For A [10]

119 8 15
                                    

Rindu itu memang sakit. Melihat dari kejauhan itu juga sakit. Tapi yang lebih sakit itu, kamu punya rasa dan kamu tidak bisa mengungkapkannya karena takut menghancurkan segalanya yang sudah tersusun sempurna.

***

Alvin menghela napas. Rupanya, sahabatnya itu tidak peka. Alvin kira hanya cowok yang punya sifat seperti itu, nyatanya cewek juga.

Padahal Alvin sudah berusaha untuk memberikan detail tentang perempuan yang dimaksud Alvin. Dan Afrida tetap saja tidak mengerti sedikitpun tentang maksud Alvin.

"Bego sih, Af. Yang gue maksud tuh lo!" serunya kesal yang kemudian mengacak rambutnya.

"Siapa coba cewek yang perhatian banget sama gue, suka ngerjain tugas gue, suka bantu gue ngerjain soal? Elo Af, elo! Nggak ada selain lo," Alvin terkekeh miris. "Bahkan Jia aja jarang banget perhatian sama gue."

Alvin melangkah keluar kamarnya untuk menuju balkon. Ia merasa kepalanya pusing.

Bawel🐷

Kepala gue pusing, gue tidur dulu ya, Af.
Night Af, nice dreams.

Selesai mengirimkan pesan itu, Alvin memasukkan ponsel ke saku celana pendeknya. Ia memandang ke arah langit, merasakan sensasi angin malam yang menerpa kulitnya.

Alvin menyentuh dadanya, merasakan getaran yang ada saat ia melirik Afrida siang tadi. Melihat Afrida bercanda bersama Gara entah kenapa membuat dadanya terasa panas seperti terbakar. Benarkah Alvin cemburu pada Afrida?

Alvin menghela napas. Tatapannya masih mengarah pada langit, tetapi pikirannya tidak ada pada langit itu. Lebih tepatnya, Alvin sedang menerawang dan merenungkan ucapan Afrida.

Apa iya gue sayang dia karena dia perhatian?

Entahlah, Alvin tidak peduli. Dia hanya ingin membiarkan semua ini berjalan dengan sendirinya. Kalaupun benar ia menyukai Afrida, ia harap rasa itu bisa bilang karena sepertinya Afrida merasa biasa saja dengan Alvin.

***

Blam!

Suara pintu yang ditutup dengan keras itu terdengar menganggetkan orang di sekitarnya. Dan pelaku penutupan pintu itu adalah Afrida.

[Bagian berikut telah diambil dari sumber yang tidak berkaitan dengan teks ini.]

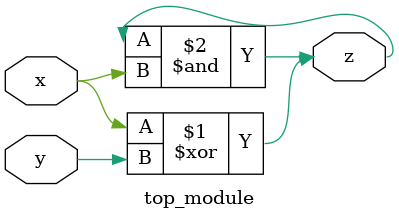
<source format=sv>
module top_module(
  input x,
  input y,
  output z
);
  
  xor gate1(z, x, y); // XOR gate for x and y
  and gate2(z, z, x); // AND gate for XOR output and x
  
endmodule

</source>
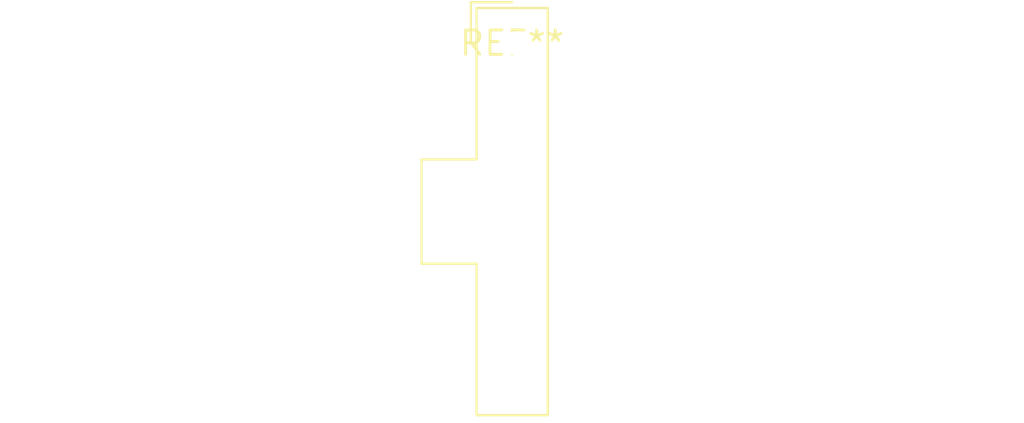
<source format=kicad_pcb>
(kicad_pcb (version 20240108) (generator pcbnew)

  (general
    (thickness 1.6)
  )

  (paper "A4")
  (layers
    (0 "F.Cu" signal)
    (31 "B.Cu" signal)
    (32 "B.Adhes" user "B.Adhesive")
    (33 "F.Adhes" user "F.Adhesive")
    (34 "B.Paste" user)
    (35 "F.Paste" user)
    (36 "B.SilkS" user "B.Silkscreen")
    (37 "F.SilkS" user "F.Silkscreen")
    (38 "B.Mask" user)
    (39 "F.Mask" user)
    (40 "Dwgs.User" user "User.Drawings")
    (41 "Cmts.User" user "User.Comments")
    (42 "Eco1.User" user "User.Eco1")
    (43 "Eco2.User" user "User.Eco2")
    (44 "Edge.Cuts" user)
    (45 "Margin" user)
    (46 "B.CrtYd" user "B.Courtyard")
    (47 "F.CrtYd" user "F.Courtyard")
    (48 "B.Fab" user)
    (49 "F.Fab" user)
    (50 "User.1" user)
    (51 "User.2" user)
    (52 "User.3" user)
    (53 "User.4" user)
    (54 "User.5" user)
    (55 "User.6" user)
    (56 "User.7" user)
    (57 "User.8" user)
    (58 "User.9" user)
  )

  (setup
    (pad_to_mask_clearance 0)
    (pcbplotparams
      (layerselection 0x00010fc_ffffffff)
      (plot_on_all_layers_selection 0x0000000_00000000)
      (disableapertmacros false)
      (usegerberextensions false)
      (usegerberattributes false)
      (usegerberadvancedattributes false)
      (creategerberjobfile false)
      (dashed_line_dash_ratio 12.000000)
      (dashed_line_gap_ratio 3.000000)
      (svgprecision 4)
      (plotframeref false)
      (viasonmask false)
      (mode 1)
      (useauxorigin false)
      (hpglpennumber 1)
      (hpglpenspeed 20)
      (hpglpendiameter 15.000000)
      (dxfpolygonmode false)
      (dxfimperialunits false)
      (dxfusepcbnewfont false)
      (psnegative false)
      (psa4output false)
      (plotreference false)
      (plotvalue false)
      (plotinvisibletext false)
      (sketchpadsonfab false)
      (subtractmaskfromsilk false)
      (outputformat 1)
      (mirror false)
      (drillshape 1)
      (scaleselection 1)
      (outputdirectory "")
    )
  )

  (net 0 "")

  (footprint "Molex_Nano-Fit_105309-xx08_1x08_P2.50mm_Vertical" (layer "F.Cu") (at 0 0))

)

</source>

Afrida segera mengunci pintu kamarnya. Cewek itu menonjok pintu berkali-kali untuk menyalurkan kekesalannya. Ia menghiraukan tangannya yang sakit dan sekarang lecet tergores pintu.

"Argh!" Afrida berlari menuju kasurnya, lantas melemparkan tubuhnya ke kasur dengan posisi tengkurap. "Salah apa sih gue? Kenapa mama selalu suka banding-bandingin gue?"

Dada Afrida berkecamuk, seperti ada sesuatu yang ingin meledak. Rasanya tidak enak, sakit, panas, dan benci. Afrida benci dirinya sendiri. Benci dirinya yang tidak pernah bisa membuat kedua orangtuanya puas. Benci dirinya yang selalu disalahkan.

"Kenapa sih hidup gue harus kayak gini? Nilai bagus nggak pernah dipuji, nilai jelek disalahin. Terus gue harus gimana?" ucap Afrida dengan lirih. "Mama sama papa belom tau aja kelakuan temen-temen gue kayak gimana di sekolah."

Afrida menarik napas dalam-dalam, ia tidak dapat menangis. Meskipun napasnya tersendat-sendat seperti orang menangis, tetap saja air mata itu sulit menetes.